Extending to Cognition and Action
Much of human cognition is action-based and actions need sensory input for their guidance. The kind of visual search described above seems ubiquitous within intelligent behavior. Simple behavior may be conceptualized as :
• localize and recognize a stimulus (with or without a pre-specified target)
• link the stimulus to an applicable action
• decide among all possible actions
• generate actuator commands.
If sensory perception is an integral component of  intelligence, sensory search problems are integral sub-problems of intelligent behavior. 

The first step is exactly the UVM problem. The second step can be solved by table look-up, the table size being the number of possible stimuli times the number of possible behaviors and where the table entries code  strength of applicability, perhaps dependent on stimulus characteristics  (thus, each stimulus may be associated with more than one behavior).
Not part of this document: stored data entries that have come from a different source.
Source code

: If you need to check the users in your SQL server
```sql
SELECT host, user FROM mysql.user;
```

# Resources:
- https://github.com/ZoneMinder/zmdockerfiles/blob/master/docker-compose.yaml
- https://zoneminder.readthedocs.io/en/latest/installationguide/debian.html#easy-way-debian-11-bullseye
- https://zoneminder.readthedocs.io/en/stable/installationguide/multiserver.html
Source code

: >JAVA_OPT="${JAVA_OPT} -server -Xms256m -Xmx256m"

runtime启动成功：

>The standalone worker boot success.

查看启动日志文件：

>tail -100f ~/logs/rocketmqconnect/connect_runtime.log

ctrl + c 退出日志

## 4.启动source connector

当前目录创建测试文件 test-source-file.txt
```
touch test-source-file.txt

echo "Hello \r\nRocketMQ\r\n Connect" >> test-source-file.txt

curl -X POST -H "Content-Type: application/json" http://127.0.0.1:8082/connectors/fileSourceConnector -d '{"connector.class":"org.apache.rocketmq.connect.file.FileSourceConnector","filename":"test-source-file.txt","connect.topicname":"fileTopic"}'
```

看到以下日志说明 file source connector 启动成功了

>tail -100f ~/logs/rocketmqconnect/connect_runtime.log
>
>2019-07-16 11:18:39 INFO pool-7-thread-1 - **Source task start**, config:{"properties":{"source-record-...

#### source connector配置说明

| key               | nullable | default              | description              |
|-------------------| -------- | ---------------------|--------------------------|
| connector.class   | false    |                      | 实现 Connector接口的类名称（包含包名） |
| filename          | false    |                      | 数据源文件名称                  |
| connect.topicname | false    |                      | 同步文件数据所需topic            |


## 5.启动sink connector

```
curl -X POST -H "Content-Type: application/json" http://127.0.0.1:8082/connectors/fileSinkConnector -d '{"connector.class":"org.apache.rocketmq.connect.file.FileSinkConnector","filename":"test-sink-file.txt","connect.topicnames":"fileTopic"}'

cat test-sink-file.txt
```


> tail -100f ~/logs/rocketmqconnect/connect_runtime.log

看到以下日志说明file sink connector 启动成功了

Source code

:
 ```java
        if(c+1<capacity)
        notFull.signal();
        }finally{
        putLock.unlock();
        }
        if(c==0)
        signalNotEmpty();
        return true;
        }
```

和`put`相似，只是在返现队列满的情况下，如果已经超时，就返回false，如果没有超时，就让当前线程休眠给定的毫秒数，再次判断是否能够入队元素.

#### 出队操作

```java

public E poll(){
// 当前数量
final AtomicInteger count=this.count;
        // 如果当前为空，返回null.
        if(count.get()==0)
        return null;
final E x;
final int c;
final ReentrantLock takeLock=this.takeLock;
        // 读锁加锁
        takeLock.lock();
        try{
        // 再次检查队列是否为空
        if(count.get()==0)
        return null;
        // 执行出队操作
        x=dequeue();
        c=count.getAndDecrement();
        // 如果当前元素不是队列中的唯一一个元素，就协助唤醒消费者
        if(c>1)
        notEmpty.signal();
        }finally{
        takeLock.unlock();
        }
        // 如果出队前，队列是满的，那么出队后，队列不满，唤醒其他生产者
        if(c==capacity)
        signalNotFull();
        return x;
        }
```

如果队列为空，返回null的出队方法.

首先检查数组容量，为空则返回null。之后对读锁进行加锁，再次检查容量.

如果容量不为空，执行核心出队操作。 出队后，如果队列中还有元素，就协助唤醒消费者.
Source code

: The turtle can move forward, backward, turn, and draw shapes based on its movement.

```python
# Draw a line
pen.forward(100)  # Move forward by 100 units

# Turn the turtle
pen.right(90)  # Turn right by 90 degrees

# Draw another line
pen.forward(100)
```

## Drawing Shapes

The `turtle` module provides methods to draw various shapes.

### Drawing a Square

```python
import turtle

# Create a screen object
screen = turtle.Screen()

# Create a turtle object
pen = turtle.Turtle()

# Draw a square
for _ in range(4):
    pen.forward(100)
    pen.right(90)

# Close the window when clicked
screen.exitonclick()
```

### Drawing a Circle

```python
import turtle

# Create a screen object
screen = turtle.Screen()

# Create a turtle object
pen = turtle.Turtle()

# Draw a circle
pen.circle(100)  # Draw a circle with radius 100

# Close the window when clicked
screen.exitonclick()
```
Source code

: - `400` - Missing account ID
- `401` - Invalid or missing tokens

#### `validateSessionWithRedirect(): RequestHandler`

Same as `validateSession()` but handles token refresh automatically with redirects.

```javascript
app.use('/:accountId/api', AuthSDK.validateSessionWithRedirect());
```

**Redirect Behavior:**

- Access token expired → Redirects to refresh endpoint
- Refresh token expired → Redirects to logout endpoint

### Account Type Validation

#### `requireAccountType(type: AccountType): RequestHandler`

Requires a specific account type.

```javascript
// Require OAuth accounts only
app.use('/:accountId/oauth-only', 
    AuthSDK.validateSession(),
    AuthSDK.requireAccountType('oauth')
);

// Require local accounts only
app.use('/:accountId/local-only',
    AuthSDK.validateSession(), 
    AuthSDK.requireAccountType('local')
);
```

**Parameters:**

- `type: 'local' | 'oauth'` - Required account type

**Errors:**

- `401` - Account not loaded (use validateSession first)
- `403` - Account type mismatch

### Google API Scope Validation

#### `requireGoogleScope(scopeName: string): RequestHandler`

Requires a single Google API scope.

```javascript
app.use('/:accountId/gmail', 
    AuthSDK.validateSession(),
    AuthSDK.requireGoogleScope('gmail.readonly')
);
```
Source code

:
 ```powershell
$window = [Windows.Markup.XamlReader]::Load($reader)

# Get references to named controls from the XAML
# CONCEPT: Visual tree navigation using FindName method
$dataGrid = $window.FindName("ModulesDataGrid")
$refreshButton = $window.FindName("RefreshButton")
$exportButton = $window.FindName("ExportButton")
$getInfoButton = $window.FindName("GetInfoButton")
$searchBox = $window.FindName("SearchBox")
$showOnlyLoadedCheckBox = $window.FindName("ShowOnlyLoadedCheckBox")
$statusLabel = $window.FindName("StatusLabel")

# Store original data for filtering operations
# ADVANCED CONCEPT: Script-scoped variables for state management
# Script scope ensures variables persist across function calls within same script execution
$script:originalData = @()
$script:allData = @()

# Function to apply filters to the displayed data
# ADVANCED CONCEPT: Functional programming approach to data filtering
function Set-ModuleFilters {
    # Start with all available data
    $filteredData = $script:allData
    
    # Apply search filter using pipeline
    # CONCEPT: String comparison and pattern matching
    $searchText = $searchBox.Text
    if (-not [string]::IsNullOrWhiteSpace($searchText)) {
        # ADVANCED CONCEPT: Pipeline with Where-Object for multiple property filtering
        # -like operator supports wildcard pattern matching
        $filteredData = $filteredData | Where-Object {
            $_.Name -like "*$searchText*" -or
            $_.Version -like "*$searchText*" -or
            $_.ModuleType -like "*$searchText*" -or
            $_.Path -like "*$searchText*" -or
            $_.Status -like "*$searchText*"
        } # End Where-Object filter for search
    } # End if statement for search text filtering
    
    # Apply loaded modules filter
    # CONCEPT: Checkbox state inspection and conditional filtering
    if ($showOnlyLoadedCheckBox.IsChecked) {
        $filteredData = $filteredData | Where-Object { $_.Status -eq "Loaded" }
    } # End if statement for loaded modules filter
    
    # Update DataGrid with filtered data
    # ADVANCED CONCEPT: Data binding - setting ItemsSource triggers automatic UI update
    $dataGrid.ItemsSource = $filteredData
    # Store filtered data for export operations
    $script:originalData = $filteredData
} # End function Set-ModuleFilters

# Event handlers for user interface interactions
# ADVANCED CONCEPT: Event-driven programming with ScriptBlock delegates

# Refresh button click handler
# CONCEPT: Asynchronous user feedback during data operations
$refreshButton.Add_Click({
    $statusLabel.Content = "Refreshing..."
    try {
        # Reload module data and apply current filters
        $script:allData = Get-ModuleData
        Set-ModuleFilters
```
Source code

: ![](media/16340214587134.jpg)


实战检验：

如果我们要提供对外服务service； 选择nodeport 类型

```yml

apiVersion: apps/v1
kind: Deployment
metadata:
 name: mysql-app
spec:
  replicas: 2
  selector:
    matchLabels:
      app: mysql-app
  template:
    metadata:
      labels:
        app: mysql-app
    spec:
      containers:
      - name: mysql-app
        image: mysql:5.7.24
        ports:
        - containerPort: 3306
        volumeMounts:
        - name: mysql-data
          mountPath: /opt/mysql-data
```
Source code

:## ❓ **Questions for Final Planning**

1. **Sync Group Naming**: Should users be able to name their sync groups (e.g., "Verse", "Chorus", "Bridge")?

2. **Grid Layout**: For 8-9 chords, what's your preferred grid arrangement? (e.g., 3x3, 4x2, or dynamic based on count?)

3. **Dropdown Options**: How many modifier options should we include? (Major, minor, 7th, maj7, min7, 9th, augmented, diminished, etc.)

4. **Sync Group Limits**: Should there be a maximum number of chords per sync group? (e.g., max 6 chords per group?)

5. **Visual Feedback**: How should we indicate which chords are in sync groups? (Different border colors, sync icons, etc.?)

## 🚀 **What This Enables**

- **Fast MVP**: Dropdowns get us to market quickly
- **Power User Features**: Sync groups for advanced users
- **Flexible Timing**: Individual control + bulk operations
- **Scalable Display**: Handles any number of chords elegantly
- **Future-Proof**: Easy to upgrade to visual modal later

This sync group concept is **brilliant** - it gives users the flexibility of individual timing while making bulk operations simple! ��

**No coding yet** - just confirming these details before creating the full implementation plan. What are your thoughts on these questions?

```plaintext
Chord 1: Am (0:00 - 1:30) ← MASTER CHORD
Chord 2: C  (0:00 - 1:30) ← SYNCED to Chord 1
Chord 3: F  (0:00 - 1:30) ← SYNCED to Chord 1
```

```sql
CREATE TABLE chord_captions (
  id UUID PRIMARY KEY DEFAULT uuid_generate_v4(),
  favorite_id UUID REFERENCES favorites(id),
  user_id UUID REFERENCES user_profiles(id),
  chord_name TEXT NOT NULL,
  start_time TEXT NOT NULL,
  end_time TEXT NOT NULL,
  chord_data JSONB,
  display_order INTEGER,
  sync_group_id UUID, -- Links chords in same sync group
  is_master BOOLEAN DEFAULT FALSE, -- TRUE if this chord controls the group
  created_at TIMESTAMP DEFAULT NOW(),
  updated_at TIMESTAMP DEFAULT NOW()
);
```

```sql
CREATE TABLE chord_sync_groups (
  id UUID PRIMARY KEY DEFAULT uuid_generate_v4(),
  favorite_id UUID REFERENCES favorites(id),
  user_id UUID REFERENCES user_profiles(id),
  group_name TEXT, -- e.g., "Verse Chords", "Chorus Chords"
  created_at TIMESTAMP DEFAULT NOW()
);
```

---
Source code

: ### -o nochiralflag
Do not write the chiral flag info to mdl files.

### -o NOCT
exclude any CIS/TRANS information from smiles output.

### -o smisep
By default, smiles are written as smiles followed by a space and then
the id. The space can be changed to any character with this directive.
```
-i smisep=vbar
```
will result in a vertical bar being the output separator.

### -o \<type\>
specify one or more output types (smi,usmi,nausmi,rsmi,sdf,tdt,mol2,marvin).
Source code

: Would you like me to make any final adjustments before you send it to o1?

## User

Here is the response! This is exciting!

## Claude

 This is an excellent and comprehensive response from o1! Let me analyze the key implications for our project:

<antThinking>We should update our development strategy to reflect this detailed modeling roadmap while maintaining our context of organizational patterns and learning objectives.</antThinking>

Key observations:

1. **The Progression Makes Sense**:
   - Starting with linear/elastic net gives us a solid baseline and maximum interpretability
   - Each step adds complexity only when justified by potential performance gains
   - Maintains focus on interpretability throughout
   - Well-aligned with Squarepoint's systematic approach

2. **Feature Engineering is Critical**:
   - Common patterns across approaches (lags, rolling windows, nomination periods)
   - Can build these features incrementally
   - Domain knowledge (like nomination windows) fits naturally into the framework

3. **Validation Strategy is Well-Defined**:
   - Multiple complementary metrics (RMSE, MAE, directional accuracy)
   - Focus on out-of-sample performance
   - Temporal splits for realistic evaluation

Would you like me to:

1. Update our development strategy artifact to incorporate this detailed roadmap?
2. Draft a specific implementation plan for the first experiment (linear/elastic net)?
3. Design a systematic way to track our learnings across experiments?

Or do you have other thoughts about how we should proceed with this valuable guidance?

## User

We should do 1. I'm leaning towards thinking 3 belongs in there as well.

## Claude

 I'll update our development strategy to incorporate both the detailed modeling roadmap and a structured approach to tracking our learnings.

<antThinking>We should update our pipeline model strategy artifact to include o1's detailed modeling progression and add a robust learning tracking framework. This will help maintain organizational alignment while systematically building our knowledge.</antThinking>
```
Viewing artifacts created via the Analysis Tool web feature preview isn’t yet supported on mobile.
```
The third step can be done by choosing the largest applicability strength from among all the entries, and the fourth would involve a function call or table-look-up again.

The problems are formalized in Tsotsos (1995) with proofs for the following:

Theorem 3: Unbounded Stimulus-Behavior Search is NP-hard.

Theorem 4: Bounded Stimulus-Behavior Search has  time complexity linear in the number 
			of  image locations. 

Extensions to time-varying input, active camera systems, and to the sensor planning problem in visual search have all been presented and mirror the above results (Tsotsos 1992, Ye & Tsotsos 1996). The generic, strictly data-directed versions of these problems all exhibit inherent exponential time complexity and the addition of attentive, task-specific guidance is sufficient to reduce this complexity to linear or better.


Conclusions
We have shown that visual search, and by extension any other intelligent behavior that requires some sensory perception as an integral component, has exponential time complexity where the exponents are too large to enable it to be tractably solved in any realization. By re-shaping the problem – through optimizations and approximations – the problem can be solvable with very low complexity. Those optimizations and approximations are all different kinds of attention. 


References 

Davis, M.  (1958).  Computability and Unsolvability,  New York, McGraw-Hill.
Davis, M. (1965). The Undecidable,  New York, Hewlett Raven Press. 
Feldman, J., Ballard, D. (1982). Connectionist models and their properties, Cognitive Science 6, p. 205-254.
Garey, M., Johnson, D. (1979).  Computers and Intractability: A Guide to the Theory of NP-Completeness, San Francisco: Freeman. 
Macmillan, N.A., Creelman, C.D. (2005). Signal Detection Theory: A User's Guide, Routledge.
Parodi, P., Lancewicki, R., Vijh, A., Tsotsos, J.K. (1998). Empirically-Derived Estimates of the Complexity of Labelling Line Drawings of Polyhedral Scenes, Artificial Intelligence 105,  p. 47 - 75.
Tsotsos, J.K. (1987). A `Complexity Level' Analysis of Vision, Proceedings of Int. Conference on Computer Vision: Human and Machine Vision Workshop, London, England.
Tsotsos, J.K. (1988). A `complexity level' analysis of immediate vision, International Journal of Computer Vision 1-4, p. 303 - 320.
Tsotsos, J.K.  (1989). The Complexity of Perceptual Search Tasks, Proc. IJCAI, p. 1571 - 1577, Detroit.
Tsotsos, J.K. (1990a). A Complexity Level Analysis of Vision, Behavioral and Brain Sciences 13-3, p. 423 - 455.
Tsotsos, J.K. (1990b). A Little Complexity Analysis Goes a Long Way, Behavioral and Brain Sciences 13-3, p. 459 - 469.
Tsotsos, J.K. (1991). Is Complexity Analysis Appropriate for Analyzing Biological Systems?, Behavioral and Brain Sciences 14-4, p. 770-773.
Tsotsos, J.K. (1992). On the relative complexity of active vs passive visual search, International Journal of Computer Vision 7-2, p. 127 - 141.
Tsotsos, J.K. (1995). On Behaviorist Intelligence and the Scaling Problem,   Artificial Intelligence 75, p. 135 – 160.
Uhr, L.. (1987). Highly Parallel, Hierarchical, Recognition Cone perceptual Structures, in  Parallel Computer Vision, ed. by L. Uhr,  Academic press.
Yashuhara, A. (1971). Recursive function theory and logic, Academic Press, New York.
Ye, Y. Tsotsos, J.K. (1996).  3D Sensor Planning: Its Formulation and Complexity, International Symposium on Artificial Intelligence and Mathematics, January 3-5, Fort Lauderdale, Florida.